* **JOB ITEM**: From the entries that follow, reproduce exactly and only the lines from the line with "X121107200Y-63055500D03*" to the line with "X111201200Y-78295500D03*", endpoints included.

(Electronic design automation data)

....

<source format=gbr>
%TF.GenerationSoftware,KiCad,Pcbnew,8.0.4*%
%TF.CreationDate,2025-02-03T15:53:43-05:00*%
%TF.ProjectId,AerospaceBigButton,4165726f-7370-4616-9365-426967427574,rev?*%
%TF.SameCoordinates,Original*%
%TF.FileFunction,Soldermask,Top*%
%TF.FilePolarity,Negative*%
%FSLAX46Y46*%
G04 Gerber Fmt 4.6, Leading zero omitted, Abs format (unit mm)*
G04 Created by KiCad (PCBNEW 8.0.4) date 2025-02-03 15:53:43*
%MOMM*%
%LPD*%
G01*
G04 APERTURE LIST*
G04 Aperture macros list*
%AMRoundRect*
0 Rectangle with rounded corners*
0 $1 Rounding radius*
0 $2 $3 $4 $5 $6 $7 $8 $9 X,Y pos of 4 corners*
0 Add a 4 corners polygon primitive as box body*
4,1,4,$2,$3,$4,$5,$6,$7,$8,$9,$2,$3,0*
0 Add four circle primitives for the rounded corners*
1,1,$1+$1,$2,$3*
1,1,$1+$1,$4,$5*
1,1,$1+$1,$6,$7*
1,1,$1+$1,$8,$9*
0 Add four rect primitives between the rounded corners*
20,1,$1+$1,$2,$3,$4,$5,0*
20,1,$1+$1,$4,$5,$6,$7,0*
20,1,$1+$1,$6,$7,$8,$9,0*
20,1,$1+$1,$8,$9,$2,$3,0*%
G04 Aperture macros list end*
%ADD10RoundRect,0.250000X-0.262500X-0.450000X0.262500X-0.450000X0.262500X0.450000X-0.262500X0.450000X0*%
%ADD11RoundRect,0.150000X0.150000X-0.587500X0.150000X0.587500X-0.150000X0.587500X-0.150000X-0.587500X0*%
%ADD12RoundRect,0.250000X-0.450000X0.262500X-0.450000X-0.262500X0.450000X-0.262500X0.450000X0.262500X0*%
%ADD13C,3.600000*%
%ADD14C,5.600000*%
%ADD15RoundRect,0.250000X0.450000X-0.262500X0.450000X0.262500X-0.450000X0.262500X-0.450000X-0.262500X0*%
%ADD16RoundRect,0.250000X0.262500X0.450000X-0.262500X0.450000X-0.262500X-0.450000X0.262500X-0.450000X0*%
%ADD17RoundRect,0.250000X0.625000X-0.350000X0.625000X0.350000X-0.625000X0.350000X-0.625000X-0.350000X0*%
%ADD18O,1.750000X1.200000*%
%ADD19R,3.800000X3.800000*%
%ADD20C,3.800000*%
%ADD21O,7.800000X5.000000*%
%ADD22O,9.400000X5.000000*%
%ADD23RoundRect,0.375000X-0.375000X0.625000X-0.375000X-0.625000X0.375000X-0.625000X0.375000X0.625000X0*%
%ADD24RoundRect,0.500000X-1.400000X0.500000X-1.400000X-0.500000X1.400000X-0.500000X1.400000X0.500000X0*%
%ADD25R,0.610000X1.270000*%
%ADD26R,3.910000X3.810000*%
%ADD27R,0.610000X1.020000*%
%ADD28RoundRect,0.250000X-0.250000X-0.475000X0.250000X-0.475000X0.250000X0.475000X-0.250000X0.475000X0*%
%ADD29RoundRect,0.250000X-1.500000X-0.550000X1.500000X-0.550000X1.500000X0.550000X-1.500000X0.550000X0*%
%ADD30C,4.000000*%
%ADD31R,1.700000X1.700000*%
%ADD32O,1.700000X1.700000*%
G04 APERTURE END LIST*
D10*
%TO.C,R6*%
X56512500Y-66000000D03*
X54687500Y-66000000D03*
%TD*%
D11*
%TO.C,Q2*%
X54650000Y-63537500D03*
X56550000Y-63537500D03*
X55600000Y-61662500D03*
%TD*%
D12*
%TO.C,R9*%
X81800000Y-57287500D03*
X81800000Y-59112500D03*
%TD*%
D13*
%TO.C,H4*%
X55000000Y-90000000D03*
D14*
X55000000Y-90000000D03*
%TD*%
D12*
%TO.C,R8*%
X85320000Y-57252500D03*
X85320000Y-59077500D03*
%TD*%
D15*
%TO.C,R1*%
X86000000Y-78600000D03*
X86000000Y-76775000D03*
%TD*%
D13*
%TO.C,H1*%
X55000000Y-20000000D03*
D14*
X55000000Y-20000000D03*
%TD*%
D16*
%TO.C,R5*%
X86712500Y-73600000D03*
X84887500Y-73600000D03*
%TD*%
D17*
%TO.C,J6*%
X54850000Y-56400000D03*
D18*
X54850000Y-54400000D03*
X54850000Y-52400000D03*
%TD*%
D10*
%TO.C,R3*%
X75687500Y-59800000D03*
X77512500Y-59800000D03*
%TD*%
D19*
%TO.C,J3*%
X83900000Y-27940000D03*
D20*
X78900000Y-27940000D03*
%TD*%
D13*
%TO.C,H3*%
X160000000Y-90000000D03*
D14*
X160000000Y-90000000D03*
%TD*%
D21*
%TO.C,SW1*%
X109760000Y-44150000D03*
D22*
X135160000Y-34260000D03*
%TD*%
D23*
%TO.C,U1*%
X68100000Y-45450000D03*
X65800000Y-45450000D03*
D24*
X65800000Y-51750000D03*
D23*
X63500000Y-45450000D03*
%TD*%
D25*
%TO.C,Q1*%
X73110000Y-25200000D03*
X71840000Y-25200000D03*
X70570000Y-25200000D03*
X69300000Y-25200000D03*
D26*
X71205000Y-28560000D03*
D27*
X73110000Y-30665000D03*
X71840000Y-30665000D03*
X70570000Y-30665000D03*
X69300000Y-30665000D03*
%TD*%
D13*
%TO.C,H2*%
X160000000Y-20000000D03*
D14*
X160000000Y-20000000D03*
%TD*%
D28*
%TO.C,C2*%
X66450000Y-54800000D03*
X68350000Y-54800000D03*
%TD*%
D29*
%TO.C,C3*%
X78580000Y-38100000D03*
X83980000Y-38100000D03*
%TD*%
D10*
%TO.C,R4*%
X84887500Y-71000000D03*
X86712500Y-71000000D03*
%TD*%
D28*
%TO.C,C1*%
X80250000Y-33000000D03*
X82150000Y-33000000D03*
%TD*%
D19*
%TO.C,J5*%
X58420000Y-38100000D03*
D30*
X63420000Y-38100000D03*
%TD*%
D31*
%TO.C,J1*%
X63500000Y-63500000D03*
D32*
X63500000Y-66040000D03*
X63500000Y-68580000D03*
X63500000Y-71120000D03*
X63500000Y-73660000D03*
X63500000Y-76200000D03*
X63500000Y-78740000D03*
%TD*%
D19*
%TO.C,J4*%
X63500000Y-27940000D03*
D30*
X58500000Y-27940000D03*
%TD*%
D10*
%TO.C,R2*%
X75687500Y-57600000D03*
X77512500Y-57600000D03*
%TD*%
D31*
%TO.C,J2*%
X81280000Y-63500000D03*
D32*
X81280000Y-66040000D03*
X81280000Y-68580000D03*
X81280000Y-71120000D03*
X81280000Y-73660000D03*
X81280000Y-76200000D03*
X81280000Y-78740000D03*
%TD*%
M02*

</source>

....

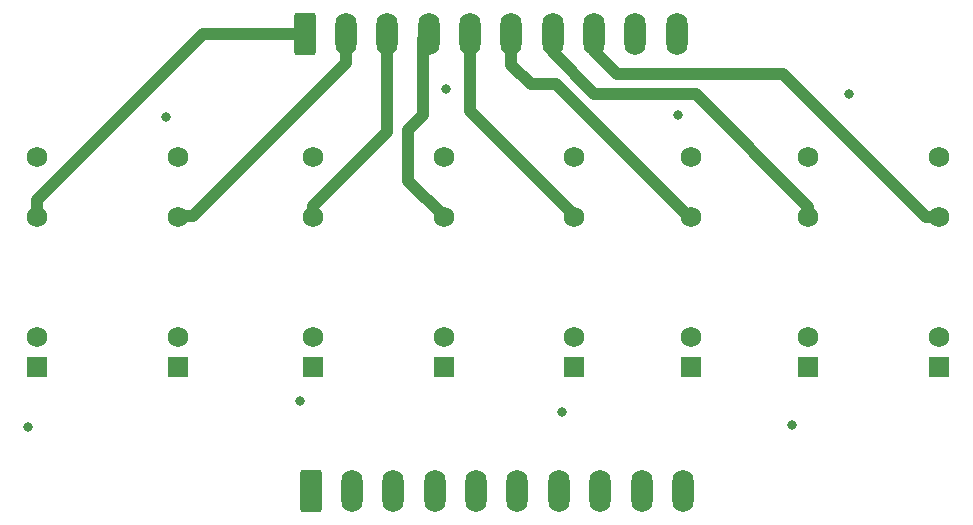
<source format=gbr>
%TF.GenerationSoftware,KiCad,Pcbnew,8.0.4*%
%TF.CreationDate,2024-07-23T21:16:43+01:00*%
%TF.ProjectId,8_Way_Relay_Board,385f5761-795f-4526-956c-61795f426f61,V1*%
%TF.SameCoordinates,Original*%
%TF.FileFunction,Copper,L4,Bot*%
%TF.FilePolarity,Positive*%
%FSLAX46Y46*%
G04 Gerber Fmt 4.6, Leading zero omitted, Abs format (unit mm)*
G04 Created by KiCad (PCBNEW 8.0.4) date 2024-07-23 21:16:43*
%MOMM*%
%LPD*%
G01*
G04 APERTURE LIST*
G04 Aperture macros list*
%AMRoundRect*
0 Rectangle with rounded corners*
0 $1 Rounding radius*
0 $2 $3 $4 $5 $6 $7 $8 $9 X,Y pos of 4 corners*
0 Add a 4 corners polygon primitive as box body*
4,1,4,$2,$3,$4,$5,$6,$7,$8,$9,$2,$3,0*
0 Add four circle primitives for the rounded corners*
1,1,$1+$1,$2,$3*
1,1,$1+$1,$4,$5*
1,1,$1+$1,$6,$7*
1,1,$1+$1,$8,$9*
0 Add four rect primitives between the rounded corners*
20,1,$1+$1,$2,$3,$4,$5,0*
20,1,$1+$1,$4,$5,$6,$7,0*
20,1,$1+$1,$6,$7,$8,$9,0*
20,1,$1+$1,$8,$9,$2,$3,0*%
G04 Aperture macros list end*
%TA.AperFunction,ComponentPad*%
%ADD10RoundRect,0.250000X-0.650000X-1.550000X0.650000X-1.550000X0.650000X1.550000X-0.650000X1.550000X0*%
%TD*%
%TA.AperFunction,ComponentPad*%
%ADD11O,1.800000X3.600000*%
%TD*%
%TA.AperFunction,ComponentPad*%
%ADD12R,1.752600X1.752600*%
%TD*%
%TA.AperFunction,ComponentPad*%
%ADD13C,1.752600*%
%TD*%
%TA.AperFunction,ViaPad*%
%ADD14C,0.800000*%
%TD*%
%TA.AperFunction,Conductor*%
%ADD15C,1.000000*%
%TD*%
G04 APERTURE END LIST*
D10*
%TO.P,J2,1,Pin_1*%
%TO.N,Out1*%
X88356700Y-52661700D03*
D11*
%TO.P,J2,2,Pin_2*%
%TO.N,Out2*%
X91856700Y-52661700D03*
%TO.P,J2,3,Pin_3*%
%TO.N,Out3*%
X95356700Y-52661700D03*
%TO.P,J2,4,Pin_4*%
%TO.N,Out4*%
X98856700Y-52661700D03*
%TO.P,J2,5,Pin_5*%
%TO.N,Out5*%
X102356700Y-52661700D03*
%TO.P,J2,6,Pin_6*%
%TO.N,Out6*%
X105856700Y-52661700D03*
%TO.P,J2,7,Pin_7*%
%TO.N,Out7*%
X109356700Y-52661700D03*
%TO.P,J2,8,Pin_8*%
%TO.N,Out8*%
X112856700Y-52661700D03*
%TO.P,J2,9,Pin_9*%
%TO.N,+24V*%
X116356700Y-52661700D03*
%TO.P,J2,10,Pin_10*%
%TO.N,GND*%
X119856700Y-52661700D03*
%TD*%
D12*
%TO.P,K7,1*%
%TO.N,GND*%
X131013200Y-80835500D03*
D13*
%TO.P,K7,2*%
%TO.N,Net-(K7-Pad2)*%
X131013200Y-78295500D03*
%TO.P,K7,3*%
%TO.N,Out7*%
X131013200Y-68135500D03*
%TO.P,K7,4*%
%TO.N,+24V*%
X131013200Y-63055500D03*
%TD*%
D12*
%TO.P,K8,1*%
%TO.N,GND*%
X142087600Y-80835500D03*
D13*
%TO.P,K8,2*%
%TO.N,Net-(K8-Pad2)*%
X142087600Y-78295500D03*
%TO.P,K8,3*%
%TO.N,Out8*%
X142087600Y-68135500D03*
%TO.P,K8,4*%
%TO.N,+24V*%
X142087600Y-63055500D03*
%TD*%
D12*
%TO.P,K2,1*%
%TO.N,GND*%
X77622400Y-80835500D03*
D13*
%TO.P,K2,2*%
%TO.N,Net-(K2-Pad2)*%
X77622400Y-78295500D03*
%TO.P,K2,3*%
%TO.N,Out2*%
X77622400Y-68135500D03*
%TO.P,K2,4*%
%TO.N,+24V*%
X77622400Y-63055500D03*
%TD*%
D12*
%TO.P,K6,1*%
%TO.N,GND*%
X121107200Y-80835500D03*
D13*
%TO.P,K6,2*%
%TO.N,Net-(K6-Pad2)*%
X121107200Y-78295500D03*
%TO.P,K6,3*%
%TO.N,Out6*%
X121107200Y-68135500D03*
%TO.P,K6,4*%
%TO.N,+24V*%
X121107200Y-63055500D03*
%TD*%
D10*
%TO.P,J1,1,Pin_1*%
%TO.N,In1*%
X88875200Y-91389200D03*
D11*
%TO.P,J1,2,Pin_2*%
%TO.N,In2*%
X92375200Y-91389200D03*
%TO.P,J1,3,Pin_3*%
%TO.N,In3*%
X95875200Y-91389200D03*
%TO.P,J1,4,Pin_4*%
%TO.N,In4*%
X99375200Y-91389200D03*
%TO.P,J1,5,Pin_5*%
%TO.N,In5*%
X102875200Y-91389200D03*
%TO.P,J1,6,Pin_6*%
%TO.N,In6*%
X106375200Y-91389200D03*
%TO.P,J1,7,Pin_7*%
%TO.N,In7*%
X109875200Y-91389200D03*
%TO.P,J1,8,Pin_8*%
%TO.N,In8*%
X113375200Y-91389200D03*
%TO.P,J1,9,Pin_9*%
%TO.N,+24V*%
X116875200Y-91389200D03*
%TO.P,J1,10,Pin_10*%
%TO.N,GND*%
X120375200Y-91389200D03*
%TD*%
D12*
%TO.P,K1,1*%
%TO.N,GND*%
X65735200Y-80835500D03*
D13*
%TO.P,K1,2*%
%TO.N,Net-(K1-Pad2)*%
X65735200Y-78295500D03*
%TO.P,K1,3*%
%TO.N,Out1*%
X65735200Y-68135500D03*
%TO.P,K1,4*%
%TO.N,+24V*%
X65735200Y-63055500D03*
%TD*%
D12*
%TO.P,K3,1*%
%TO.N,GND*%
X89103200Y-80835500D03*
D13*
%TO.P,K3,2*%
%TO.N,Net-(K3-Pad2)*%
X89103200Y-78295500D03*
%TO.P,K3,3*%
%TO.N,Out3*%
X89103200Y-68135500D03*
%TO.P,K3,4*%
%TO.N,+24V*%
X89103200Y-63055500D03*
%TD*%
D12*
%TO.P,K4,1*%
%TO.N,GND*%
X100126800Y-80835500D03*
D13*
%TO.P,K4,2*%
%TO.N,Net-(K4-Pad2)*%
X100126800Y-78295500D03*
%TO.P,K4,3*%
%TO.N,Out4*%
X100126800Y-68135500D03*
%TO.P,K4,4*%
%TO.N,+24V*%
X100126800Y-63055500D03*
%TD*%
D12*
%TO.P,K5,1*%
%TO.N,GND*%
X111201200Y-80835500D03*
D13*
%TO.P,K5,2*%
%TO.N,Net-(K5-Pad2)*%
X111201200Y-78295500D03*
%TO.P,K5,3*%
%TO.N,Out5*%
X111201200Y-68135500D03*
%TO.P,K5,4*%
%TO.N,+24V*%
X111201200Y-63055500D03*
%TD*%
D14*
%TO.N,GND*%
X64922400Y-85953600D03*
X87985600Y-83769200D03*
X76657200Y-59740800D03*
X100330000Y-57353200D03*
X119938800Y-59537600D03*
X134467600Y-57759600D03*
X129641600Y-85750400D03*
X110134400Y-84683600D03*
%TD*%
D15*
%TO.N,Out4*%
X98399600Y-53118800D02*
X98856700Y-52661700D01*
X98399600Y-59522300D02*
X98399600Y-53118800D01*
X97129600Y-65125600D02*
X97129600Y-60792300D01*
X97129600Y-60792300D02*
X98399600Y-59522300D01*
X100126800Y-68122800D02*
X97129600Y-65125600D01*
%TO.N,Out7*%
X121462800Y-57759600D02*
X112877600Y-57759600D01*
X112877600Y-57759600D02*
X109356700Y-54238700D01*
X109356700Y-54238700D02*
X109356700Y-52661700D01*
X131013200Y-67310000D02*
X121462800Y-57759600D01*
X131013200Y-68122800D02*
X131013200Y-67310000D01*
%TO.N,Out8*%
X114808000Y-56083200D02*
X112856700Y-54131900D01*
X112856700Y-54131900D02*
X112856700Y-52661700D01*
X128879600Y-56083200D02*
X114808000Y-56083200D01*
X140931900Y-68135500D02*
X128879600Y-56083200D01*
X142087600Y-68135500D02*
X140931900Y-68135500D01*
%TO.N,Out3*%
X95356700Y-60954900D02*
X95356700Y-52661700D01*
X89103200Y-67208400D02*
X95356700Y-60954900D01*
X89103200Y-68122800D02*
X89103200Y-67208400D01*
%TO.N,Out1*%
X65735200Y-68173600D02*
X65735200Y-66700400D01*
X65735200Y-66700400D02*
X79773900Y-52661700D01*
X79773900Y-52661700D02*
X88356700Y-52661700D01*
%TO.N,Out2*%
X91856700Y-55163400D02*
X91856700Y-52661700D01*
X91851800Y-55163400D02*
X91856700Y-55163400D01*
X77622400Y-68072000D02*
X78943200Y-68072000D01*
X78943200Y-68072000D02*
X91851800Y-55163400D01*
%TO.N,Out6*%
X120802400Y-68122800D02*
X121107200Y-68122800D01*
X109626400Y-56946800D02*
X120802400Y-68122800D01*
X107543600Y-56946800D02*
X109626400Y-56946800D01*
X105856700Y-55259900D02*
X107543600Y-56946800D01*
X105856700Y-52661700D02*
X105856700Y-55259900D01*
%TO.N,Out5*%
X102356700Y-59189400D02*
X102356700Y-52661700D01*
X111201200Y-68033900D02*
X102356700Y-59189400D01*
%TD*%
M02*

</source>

....

* **RESPONSE BOX**:
X121107200Y-63055500D03*
%TD*%
D10*
%TO.P,J1,1,Pin_1*%
%TO.N,In1*%
X88875200Y-91389200D03*
D11*
%TO.P,J1,2,Pin_2*%
%TO.N,In2*%
X92375200Y-91389200D03*
%TO.P,J1,3,Pin_3*%
%TO.N,In3*%
X95875200Y-91389200D03*
%TO.P,J1,4,Pin_4*%
%TO.N,In4*%
X99375200Y-91389200D03*
%TO.P,J1,5,Pin_5*%
%TO.N,In5*%
X102875200Y-91389200D03*
%TO.P,J1,6,Pin_6*%
%TO.N,In6*%
X106375200Y-91389200D03*
%TO.P,J1,7,Pin_7*%
%TO.N,In7*%
X109875200Y-91389200D03*
%TO.P,J1,8,Pin_8*%
%TO.N,In8*%
X113375200Y-91389200D03*
%TO.P,J1,9,Pin_9*%
%TO.N,+24V*%
X116875200Y-91389200D03*
%TO.P,J1,10,Pin_10*%
%TO.N,GND*%
X120375200Y-91389200D03*
%TD*%
D12*
%TO.P,K1,1*%
%TO.N,GND*%
X65735200Y-80835500D03*
D13*
%TO.P,K1,2*%
%TO.N,Net-(K1-Pad2)*%
X65735200Y-78295500D03*
%TO.P,K1,3*%
%TO.N,Out1*%
X65735200Y-68135500D03*
%TO.P,K1,4*%
%TO.N,+24V*%
X65735200Y-63055500D03*
%TD*%
D12*
%TO.P,K3,1*%
%TO.N,GND*%
X89103200Y-80835500D03*
D13*
%TO.P,K3,2*%
%TO.N,Net-(K3-Pad2)*%
X89103200Y-78295500D03*
%TO.P,K3,3*%
%TO.N,Out3*%
X89103200Y-68135500D03*
%TO.P,K3,4*%
%TO.N,+24V*%
X89103200Y-63055500D03*
%TD*%
D12*
%TO.P,K4,1*%
%TO.N,GND*%
X100126800Y-80835500D03*
D13*
%TO.P,K4,2*%
%TO.N,Net-(K4-Pad2)*%
X100126800Y-78295500D03*
%TO.P,K4,3*%
%TO.N,Out4*%
X100126800Y-68135500D03*
%TO.P,K4,4*%
%TO.N,+24V*%
X100126800Y-63055500D03*
%TD*%
D12*
%TO.P,K5,1*%
%TO.N,GND*%
X111201200Y-80835500D03*
D13*
%TO.P,K5,2*%
%TO.N,Net-(K5-Pad2)*%
X111201200Y-78295500D03*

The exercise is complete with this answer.